A complete diagonalization (of energy matrix) method based on the cluster approach (where the covalence effect due to the admixture between the orbitals of the central d(n) ion and that of ligands is considered) was applied to calculate the spin-Hamiltonian parameters (g factors, g(parallel to) and g(perpendicular to), and hyperfine structure constants, A(parallel to) and A(perpendicular to)) for two Cu2+ centers in ZnGa2O4 spinel at the temperature T approximate to 110 K. In both Cu2+ centers, Cu2+ ions occupy the trigonally-distorted octahedral sites 16d and the octahedrons undergo the static Jahn-Teller distortions from trigonal to tetragonally-elongated and tetragonally-compressed, respectively. The calculated spin-Hamiltonian parameters of the elongated Cu2+ center show good agreement with the experimental values and those of the compressed Cu2+ center are close to the observed values.
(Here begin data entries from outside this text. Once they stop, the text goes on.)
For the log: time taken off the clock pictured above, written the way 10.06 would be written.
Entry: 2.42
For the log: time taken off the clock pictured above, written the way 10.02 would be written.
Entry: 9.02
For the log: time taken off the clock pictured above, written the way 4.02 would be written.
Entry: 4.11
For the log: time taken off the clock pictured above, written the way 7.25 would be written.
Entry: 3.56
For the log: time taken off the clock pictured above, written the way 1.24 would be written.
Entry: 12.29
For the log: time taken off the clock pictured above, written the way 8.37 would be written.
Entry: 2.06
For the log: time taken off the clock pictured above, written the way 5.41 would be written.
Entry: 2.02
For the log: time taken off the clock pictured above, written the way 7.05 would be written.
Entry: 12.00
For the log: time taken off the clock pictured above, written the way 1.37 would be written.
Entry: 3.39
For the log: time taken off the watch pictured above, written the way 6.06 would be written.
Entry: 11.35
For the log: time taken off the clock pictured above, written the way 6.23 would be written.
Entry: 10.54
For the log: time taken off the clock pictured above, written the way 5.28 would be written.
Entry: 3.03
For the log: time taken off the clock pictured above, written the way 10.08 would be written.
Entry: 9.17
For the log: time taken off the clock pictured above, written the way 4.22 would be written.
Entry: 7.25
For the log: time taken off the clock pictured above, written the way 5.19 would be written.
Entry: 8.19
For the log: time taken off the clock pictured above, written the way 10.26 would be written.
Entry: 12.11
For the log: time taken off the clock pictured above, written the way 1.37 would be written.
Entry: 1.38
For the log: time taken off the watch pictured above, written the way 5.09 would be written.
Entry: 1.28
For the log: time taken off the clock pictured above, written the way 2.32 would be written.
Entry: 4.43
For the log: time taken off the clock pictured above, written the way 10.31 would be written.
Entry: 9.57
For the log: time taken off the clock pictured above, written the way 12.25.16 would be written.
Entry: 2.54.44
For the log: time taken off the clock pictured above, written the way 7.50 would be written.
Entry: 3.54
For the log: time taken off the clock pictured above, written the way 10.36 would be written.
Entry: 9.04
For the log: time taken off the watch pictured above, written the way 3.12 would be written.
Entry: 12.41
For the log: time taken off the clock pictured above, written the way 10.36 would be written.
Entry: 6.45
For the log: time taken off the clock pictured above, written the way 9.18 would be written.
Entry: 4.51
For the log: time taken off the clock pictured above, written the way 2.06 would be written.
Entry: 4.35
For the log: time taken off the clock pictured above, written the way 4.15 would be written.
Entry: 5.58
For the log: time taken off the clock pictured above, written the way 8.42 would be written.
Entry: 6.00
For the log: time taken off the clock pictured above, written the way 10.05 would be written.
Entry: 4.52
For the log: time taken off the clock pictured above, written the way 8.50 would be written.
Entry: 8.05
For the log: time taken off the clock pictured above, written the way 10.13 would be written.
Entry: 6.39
The better agreement of spin-Hamiltonian parameter between calculation and experiment for the compressed Cu2+ center can be acquired by considering a small admixture of vertical bar d(x2-y2)> state to the vertical bar d(z2)> ground state due to the vibrational motion of ligands. The defect structures of both Cu2+ centers (characterized by the ligand displacements a(1) and a(2), respectively) in ZnGa2O4 spinel were also determined from the calculation.